# Exercise directions
Set down a word-for-word copy of the data below, limited to the lines from the first through the line with "(269, 1110) none".

[Collection entries]
****************

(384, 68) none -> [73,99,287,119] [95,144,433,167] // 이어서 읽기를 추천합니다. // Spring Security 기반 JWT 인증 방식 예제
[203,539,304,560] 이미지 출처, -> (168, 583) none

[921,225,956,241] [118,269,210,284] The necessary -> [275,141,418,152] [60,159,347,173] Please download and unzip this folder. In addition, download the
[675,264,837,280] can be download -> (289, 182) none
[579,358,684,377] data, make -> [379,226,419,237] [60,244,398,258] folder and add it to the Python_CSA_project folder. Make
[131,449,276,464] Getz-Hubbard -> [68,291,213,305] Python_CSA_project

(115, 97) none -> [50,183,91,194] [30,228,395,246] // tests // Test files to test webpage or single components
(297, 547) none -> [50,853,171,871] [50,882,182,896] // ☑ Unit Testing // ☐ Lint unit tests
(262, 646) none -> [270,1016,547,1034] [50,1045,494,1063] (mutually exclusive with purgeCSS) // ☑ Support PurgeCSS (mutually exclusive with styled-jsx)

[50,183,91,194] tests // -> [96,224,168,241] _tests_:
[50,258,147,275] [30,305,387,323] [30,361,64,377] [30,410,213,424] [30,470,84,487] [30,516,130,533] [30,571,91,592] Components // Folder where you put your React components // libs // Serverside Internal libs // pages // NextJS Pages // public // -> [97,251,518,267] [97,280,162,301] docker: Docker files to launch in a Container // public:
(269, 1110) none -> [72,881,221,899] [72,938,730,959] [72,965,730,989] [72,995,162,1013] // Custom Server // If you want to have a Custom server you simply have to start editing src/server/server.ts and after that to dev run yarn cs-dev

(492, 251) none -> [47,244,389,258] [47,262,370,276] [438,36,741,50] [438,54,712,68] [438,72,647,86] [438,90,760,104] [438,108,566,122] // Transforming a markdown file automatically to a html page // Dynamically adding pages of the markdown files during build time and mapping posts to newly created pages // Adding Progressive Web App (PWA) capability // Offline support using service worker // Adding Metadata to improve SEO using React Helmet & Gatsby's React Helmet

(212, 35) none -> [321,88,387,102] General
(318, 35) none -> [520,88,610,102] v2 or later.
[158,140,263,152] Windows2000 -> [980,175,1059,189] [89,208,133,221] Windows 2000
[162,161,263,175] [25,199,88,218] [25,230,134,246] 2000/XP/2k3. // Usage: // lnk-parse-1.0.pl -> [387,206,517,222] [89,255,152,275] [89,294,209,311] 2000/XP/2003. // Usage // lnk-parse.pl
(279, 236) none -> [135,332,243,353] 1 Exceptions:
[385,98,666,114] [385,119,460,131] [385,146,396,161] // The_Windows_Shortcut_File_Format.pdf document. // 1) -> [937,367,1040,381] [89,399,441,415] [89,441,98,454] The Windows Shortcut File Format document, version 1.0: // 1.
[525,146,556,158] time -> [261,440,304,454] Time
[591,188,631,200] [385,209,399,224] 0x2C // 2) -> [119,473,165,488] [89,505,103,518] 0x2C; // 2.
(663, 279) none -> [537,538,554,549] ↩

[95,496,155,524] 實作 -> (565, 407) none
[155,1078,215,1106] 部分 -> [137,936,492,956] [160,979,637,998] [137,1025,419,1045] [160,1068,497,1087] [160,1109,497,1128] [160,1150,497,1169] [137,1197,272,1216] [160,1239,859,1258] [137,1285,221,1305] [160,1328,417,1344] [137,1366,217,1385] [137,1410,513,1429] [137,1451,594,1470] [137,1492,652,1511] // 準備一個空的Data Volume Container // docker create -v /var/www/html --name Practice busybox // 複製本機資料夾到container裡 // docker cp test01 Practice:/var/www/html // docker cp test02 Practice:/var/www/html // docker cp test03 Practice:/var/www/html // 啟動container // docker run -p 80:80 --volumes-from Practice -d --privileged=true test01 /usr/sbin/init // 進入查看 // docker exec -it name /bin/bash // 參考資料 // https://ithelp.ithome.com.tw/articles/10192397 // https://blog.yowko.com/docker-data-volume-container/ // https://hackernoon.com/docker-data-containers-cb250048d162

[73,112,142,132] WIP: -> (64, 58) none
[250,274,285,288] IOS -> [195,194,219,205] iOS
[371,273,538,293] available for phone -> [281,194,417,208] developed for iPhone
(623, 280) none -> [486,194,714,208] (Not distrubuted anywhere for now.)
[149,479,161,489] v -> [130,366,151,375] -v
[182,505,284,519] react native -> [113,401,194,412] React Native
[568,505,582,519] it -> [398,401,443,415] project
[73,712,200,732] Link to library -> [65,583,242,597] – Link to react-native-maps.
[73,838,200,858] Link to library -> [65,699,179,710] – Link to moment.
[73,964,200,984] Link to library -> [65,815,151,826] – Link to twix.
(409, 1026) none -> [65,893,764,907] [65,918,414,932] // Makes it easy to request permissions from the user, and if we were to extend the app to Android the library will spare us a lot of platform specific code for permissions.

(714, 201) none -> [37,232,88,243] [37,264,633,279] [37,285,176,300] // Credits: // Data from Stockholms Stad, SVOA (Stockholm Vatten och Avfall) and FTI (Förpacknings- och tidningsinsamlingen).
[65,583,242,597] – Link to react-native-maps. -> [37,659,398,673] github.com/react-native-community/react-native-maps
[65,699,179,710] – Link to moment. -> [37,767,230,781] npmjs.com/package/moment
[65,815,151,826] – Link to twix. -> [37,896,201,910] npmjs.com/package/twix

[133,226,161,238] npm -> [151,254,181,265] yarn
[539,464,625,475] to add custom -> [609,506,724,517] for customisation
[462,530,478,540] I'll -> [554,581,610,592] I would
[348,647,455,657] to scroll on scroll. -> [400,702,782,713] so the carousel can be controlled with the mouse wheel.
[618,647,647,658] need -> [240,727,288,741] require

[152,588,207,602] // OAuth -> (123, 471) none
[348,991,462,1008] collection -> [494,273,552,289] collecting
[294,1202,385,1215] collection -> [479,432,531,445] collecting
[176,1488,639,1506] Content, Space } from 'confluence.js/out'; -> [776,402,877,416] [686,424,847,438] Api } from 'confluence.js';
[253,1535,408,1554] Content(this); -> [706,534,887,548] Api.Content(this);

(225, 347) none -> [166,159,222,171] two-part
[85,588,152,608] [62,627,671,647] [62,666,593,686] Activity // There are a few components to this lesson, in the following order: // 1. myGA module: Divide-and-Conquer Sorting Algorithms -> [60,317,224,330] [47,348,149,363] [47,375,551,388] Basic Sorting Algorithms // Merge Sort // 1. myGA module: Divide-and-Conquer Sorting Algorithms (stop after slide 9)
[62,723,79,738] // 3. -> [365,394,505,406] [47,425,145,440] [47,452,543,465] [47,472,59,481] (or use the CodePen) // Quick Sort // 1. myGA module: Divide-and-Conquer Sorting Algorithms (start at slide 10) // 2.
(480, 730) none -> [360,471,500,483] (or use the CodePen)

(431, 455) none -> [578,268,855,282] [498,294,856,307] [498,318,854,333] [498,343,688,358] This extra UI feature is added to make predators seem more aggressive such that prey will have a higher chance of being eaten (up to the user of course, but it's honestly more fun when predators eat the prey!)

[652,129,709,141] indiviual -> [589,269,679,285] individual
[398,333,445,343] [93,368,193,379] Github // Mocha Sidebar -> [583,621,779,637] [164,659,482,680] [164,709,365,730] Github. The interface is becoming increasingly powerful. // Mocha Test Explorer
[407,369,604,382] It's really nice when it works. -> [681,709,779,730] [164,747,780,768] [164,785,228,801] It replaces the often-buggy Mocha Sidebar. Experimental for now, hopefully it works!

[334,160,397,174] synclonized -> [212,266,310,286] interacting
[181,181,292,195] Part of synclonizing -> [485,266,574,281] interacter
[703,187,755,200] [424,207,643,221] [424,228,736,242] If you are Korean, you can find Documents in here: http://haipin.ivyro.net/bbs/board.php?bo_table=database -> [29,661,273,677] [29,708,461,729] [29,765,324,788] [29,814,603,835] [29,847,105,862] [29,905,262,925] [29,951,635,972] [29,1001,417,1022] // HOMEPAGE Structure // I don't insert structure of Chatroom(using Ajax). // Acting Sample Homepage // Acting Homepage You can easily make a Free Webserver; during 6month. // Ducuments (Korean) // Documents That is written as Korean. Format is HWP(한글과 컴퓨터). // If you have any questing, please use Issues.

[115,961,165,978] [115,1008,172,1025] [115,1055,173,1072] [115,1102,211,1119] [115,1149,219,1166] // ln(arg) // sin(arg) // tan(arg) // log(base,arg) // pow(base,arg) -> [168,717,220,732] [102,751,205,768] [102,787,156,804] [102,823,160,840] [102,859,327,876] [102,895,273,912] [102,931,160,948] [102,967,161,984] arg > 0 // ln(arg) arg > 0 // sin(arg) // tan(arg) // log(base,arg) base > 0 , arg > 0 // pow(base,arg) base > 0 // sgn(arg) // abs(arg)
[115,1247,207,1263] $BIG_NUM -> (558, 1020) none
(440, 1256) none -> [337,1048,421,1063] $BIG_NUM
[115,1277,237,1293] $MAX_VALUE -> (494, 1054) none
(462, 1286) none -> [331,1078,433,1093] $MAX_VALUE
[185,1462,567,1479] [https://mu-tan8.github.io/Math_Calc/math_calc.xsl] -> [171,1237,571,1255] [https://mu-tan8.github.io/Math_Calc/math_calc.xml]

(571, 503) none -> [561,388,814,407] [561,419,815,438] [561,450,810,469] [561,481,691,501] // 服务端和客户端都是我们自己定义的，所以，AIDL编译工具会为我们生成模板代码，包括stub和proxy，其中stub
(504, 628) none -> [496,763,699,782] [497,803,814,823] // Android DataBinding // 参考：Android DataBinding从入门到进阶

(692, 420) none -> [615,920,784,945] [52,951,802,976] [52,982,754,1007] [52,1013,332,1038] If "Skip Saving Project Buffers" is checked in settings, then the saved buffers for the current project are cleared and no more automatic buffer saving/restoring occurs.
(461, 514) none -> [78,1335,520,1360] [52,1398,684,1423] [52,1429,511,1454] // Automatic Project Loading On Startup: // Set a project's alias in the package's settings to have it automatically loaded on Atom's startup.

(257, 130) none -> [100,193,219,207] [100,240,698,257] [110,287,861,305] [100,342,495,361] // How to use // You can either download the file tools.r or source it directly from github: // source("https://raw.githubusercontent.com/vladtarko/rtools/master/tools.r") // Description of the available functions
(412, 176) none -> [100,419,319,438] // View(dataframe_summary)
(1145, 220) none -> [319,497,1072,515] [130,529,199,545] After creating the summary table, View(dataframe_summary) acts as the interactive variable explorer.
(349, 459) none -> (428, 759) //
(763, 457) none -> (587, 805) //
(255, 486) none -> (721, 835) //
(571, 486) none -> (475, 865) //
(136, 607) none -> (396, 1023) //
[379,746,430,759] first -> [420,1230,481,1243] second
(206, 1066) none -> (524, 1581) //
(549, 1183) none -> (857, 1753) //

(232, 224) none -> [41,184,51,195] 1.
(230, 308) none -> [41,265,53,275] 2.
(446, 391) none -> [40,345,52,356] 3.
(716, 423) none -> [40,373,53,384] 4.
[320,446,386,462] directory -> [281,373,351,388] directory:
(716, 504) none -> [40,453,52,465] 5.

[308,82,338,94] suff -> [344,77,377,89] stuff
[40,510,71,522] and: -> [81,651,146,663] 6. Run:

****************

# Response to this task
(384, 68) none -> [73,99,287,119] [95,144,433,167] // 이어서 읽기를 추천합니다. // Spring Security 기반 JWT 인증 방식 예제
[203,539,304,560] 이미지 출처, -> (168, 583) none

[921,225,956,241] [118,269,210,284] The necessary -> [275,141,418,152] [60,159,347,173] Please download and unzip this folder. In addition, download the
[675,264,837,280] can be download -> (289, 182) none
[579,358,684,377] data, make -> [379,226,419,237] [60,244,398,258] folder and add it to the Python_CSA_project folder. Make
[131,449,276,464] Getz-Hubbard -> [68,291,213,305] Python_CSA_project

(115, 97) none -> [50,183,91,194] [30,228,395,246] // tests // Test files to test webpage or single components
(297, 547) none -> [50,853,171,871] [50,882,182,896] // ☑ Unit Testing // ☐ Lint unit tests
(262, 646) none -> [270,1016,547,1034] [50,1045,494,1063] (mutually exclusive with purgeCSS) // ☑ Support PurgeCSS (mutually exclusive with styled-jsx)

[50,183,91,194] tests // -> [96,224,168,241] _tests_:
[50,258,147,275] [30,305,387,323] [30,361,64,377] [30,410,213,424] [30,470,84,487] [30,516,130,533] [30,571,91,592] Components // Folder where you put your React components // libs // Serverside Internal libs // pages // NextJS Pages // public // -> [97,251,518,267] [97,280,162,301] docker: Docker files to launch in a Container // public:
(269, 1110) none -> [72,881,221,899] [72,938,730,959] [72,965,730,989] [72,995,162,1013] // Custom Server // If you want to have a Custom server you simply have to start editing src/server/server.ts and after that to dev run yarn cs-dev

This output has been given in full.